When you change a plugin's schema:

  1. Add the new statements to the plugin's install/install.*.sql (so fresh installs get the column).
  2. Add the same statements to the plugin's install/update.*.sql (so existing installs get the column when the plugin is upgraded).
  3. Add a project-level dumps/updatesN.sql in the host project so festi-migrate will apply the change in environments that already ran every previous migration.

Step 3 is easy to forget. The plugin upgrade alone is not enough — host projects only run their own dumps/ files via festi-migrate.

Naming and Ordering

Project migration files are applied in filename sort order. Use zero-padding or simple incrementing numbers (updates78.sql, updates79.sql, …) so the order stays stable. Never edit a previously applied migration; create a new one instead.

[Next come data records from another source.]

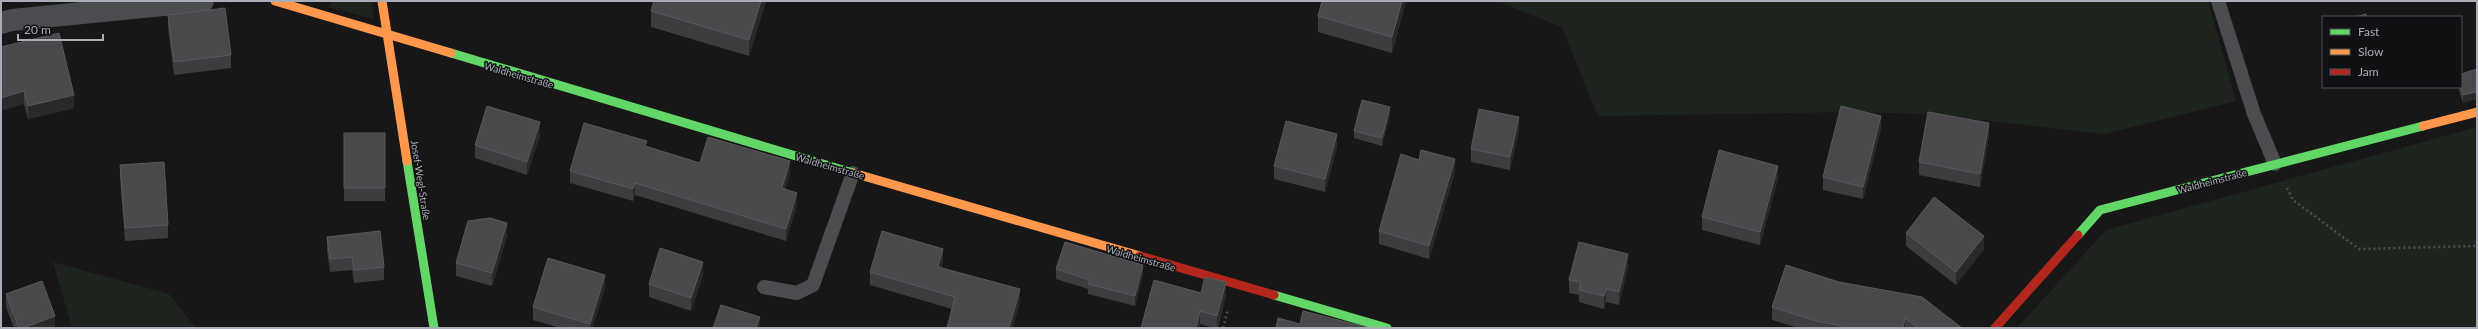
<svg xmlns="http://www.w3.org/2000/svg" width="2478" height="329" font-family="Lato,sans-serif">
<style>
.green{fill:#1d241e}
.lines{fill:none;stroke-linecap:round;stroke-linejoin:round}
.path{stroke:#4d4e52;stroke-width:2.5;stroke-dasharray:2 3;stroke-linecap:butt}
.lane{stroke:#4b4c50;stroke-width:14}
.street{stroke:#4b4c50;stroke-width:22}
.fast{stroke:#63d668;stroke-width:9}
.slow{stroke:#ff974d;stroke-width:9}
.jam{stroke:#b3261e;stroke-width:9}
.wall{fill:#3d3d3f}
.shaded-wall{fill:#29292a}
.building{fill:#49494c;stroke:#58595d}
.labels{text-anchor:middle;stroke-width:3;stroke-linejoin:round;paint-order:stroke}
.street-label{font-size:10px;fill:#a8adb8;stroke:#111113}
</style>
<rect width="100%" height="100%" fill="#171717"/>
<path class="green" d="M 334,1 L 371,1 L 374,19 L 328,7 Z
M 1497,1 L 2208,1 L 2236,101 L 2104,134 L 1927,114 L 1852,112 L 1598,116 L 1562,27 Z
M 2477,127 L 2477,328 L 2017,328 L 2106,230 Z
M 53,262 L 169,294 L 196,328 L 72,328 Z"/>
<g class="lines">
<path class="path" d="M 2287,188 L 2293,200 L 2359,249 L 2477,246
M 1223,328 L 1228,309"/>
<path class="lane" d="M 2218,1 L 2254,114 L 2275,164
M 764,287 L 797,293 L 813,285 L 853,173"/>
<path class="street" d="M 1,23 L 12,20 L 203,1"/>
<path class="fast" d="M 451,53 L 853,173
M 407,161 L 434,328
M 2078,235 L 2100,210 L 2423,126
M 1274,295 L 1387,328"/>
<path class="slow" d="M 275,1 L 451,53
M 382,1 L 407,161
M 2423,126 L 2477,112
M 853,173 L 1140,256"/>
<path class="jam" d="M 1140,256 L 1274,295
M 1995,328 L 2078,235"/>
</g>
<path class="wall" d="M 654,1 L 766,1 L 749,56 L 651,27 L 651,11 Z
M 1406,1 L 1392,53 L 1318,32 L 1318,16 Z
M 168,15 L 231,55 L 231,68 L 174,75 L 168,28 Z
M 1,47 L 74,108 L 28,119 L 24,104 Z
M 2477,69 L 2463,103 L 2458,87 L 2461,87 Z
M 1390,115 L 1382,146 L 1354,138 L 1354,131 Z
M 1881,129 L 1863,199 L 1823,190 L 1823,177 Z
M 1519,130 L 1510,170 L 1471,162 L 1471,149 Z
M 344,133 L 385,133 L 385,201 L 344,201 Z
M 540,135 L 527,175 L 475,158 L 475,145 Z
M 1989,136 L 1980,187 L 1919,175 L 1919,162 Z
M 647,147 L 700,163 L 790,173 L 785,189 L 797,205 L 786,241 L 635,195 L 633,201 L 570,183 L 570,171 Z
M 1337,147 L 1325,192 L 1274,179 L 1274,166 Z
M 120,165 L 168,225 L 168,238 L 125,241 L 120,178 Z
M 1455,172 L 1429,259 L 1379,244 L 1379,231 Z
M 1778,179 L 1760,245 L 1702,230 L 1702,217 Z
M 1906,233 L 1984,249 L 1956,285 L 1906,246 Z
M 507,236 L 492,286 L 456,276 L 456,263 Z
M 327,237 L 384,267 L 384,280 L 354,283 L 352,270 L 330,272 L 327,250 Z
M 943,262 L 942,268 L 1020,302 L 952,309 L 870,285 L 870,272 Z
M 1786,265 L 1962,328 L 1798,328 L 1772,320 L 1772,307 Z
M 1628,267 L 1619,305 L 1606,302 L 1604,309 L 1579,302 L 1579,295 L 1569,293 L 1569,280 Z
M 1056,269 L 1143,275 L 1135,306 L 1088,294 L 1088,289 L 1056,279 Z
M 703,275 L 691,311 L 649,297 L 649,284 Z
M 605,288 L 592,328 L 560,328 L 533,320 L 533,307 Z
M 1201,293 L 1226,295 L 1218,328 L 1214,328 L 1200,324 L 1199,328 L 1141,328 Z
M 6,294 L 55,328 L 14,328 L 6,307 Z"/>
<path class="shaded-wall" d="M 761,1 L 766,1 L 749,56 L 749,40 Z
M 1402,1 L 1406,1 L 1392,53 L 1392,37 Z
M 24,91 L 24,104 L 1,111 L 1,98 Z
M 2477,92 L 2477,99 L 2463,103 L 2463,95 Z
M 74,95 L 74,108 L 28,119 L 28,106 Z
M 1390,107 L 1390,115 L 1382,146 L 1382,138 Z
M 1881,116 L 1881,129 L 1863,199 L 1863,187 Z
M 1519,117 L 1519,130 L 1510,170 L 1510,157 Z
M 540,122 L 540,135 L 527,175 L 527,162 Z
M 1989,123 L 1989,136 L 1980,187 L 1980,174 Z
M 1337,134 L 1337,147 L 1325,192 L 1325,179 Z
M 1455,159 L 1455,172 L 1429,259 L 1429,246 Z
M 790,161 L 790,173 L 782,201 L 782,188 Z
M 1778,166 L 1778,179 L 1760,245 L 1760,232 Z
M 635,183 L 635,195 L 633,201 L 633,189 Z
M 797,193 L 797,205 L 786,241 L 786,229 Z
M 507,223 L 507,236 L 492,286 L 492,273 Z
M 1984,236 L 1984,249 L 1956,285 L 1956,272 Z
M 943,249 L 943,262 L 938,280 L 938,267 Z
M 1628,254 L 1628,267 L 1619,305 L 1619,292 Z
M 703,262 L 703,275 L 691,311 L 691,298 Z
M 1143,265 L 1143,275 L 1135,306 L 1135,296 Z
M 605,275 L 605,288 L 592,328 L 590,328 L 590,324 Z
M 1226,282 L 1226,295 L 1217,328 L 1217,316 Z
M 1020,289 L 1020,302 L 1013,328 L 1009,328 Z
M 1606,289 L 1606,302 L 1604,309 L 1604,296 Z
M 1200,311 L 1200,324 L 1199,328 L 1196,328 Z
M 55,316 L 55,328 L 23,328 Z
M 760,317 L 760,328 L 756,328 Z
M 1905,318 L 1905,328 L 1903,328 Z"/>
<path class="building" d="M 654,1 L 761,1 L 749,40 L 651,11 Z
M 1322,1 L 1402,1 L 1392,37 L 1318,16 Z
M 225,8 L 231,55 L 174,62 L 168,15 Z
M 2366,14 L 2367,17 L 2355,17 Z
M 59,33 L 74,95 L 28,106 L 24,91 L 1,98 L 1,47 Z
M 2477,69 L 2477,92 L 2463,95 L 2461,87 L 2461,74 Z
M 1362,100 L 1390,107 L 1382,138 L 1354,131 Z
M 487,106 L 540,122 L 527,162 L 475,145 Z
M 1841,106 L 1881,116 L 1863,187 L 1823,177 Z
M 1479,109 L 1519,117 L 1510,157 L 1471,149 Z
M 1928,112 L 1989,123 L 1980,174 L 1919,162 Z
M 1286,121 L 1337,134 L 1325,179 L 1274,166 Z
M 584,123 L 647,141 L 645,146 L 700,163 L 708,137 L 790,161 L 782,188 L 797,193 L 786,229 L 635,183 L 633,189 L 570,171 Z
M 344,133 L 385,133 L 385,188 L 344,188 Z
M 1421,150 L 1455,159 L 1429,246 L 1379,231 L 1401,154 L 1419,160 Z
M 1719,150 L 1778,166 L 1760,232 L 1702,217 Z
M 164,162 L 168,225 L 125,228 L 120,165 Z
M 1934,197 L 1984,236 L 1956,272 L 1906,233 Z
M 490,218 L 507,223 L 492,273 L 456,263 L 468,221 Z
M 380,231 L 384,267 L 354,270 L 352,257 L 330,259 L 327,237 Z
M 882,231 L 943,249 L 938,267 L 1020,289 L 1009,328 L 947,328 L 955,297 L 870,272 Z
M 1065,242 L 1143,265 L 1135,296 L 1088,284 L 1090,280 L 1056,269 Z
M 1579,242 L 1628,254 L 1619,292 L 1606,289 L 1604,296 L 1579,290 L 1581,282 L 1569,280 Z
M 660,248 L 703,262 L 691,298 L 649,284 Z
M 548,258 L 605,275 L 590,324 L 533,307 Z
M 1786,265 L 1839,282 L 1922,297 L 1962,328 L 1918,328 L 1905,318 L 1903,328 L 1853,328 L 1816,321 L 1772,307 Z
M 1205,277 L 1226,282 L 1217,316 L 1200,311 L 1196,328 L 1141,328 L 1154,280 L 1201,293 Z
M 42,281 L 55,316 L 23,328 L 19,328 L 6,294 Z
M 721,305 L 760,317 L 756,328 L 713,328 Z
M 1303,311 L 1366,327 L 1366,328 L 1276,328 L 1278,318 L 1300,324 Z"/>
<g class="labels">
<g class="street-label">
<text transform="translate(519 75) rotate(16)" y="4">Waldheimstraße</text>
<text transform="translate(830 166) rotate(16)" y="4">Waldheimstraße</text>
<text transform="translate(421 180) rotate(81)" y="4">Josef-Wegl-Straße</text>
<text transform="translate(2212 181) rotate(-15)" y="4">Waldheimstraße</text>
<text transform="translate(1141 258) rotate(16)" y="4">Waldheimstraße</text>
</g>
</g>
<rect width="2478" height="329" fill="none" stroke="#a8adb8" stroke-width="4"/>
<rect x="2322" y="16" width="140" height="72" fill="#111113" stroke="#4d4f55"/>
<rect x="2330" y="29" width="20" height="6" fill="#63d668" stroke="#4d4f55"/>
<text x="2358" y="36" font-size="12" fill="#a8adb8">Fast</text>
<rect x="2330" y="49" width="20" height="6" fill="#ff974d" stroke="#4d4f55"/>
<text x="2358" y="56" font-size="12" fill="#a8adb8">Slow</text>
<rect x="2330" y="69" width="20" height="6" fill="#b3261e" stroke="#4d4f55"/>
<text x="2358" y="76" font-size="12" fill="#a8adb8">Jam</text>
<path d="M18 34v6h85v-6" fill="none" stroke="#a8adb8" stroke-width="2"/>
<text x="24" y="34" font-size="12" fill="#a8adb8" stroke="#111113" stroke-width="3" paint-order="stroke">20 m</text>
</svg>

The plugin's install/update.*.sql is a single growing file — append new sections at the bottom and keep them idempotent so reruns are safe.

Common Review Comments

  • INSERT without WHERE NOT EXISTS for festi_url_rules, festi_section_actions, festi_menus.
  • ALTER TABLE ... ADD COLUMN without IF NOT EXISTS.
  • Schema change applied to one engine file but not the other two.
  • New plugin column added to install.*.sql but not to update.*.sql.
  • Plugin migration added but no matching dumps/updatesN.sql in the host project.
  • CREATE TYPE outside a DO ... IF NOT EXISTS block.
  • Editing an existing migration file instead of creating a new one.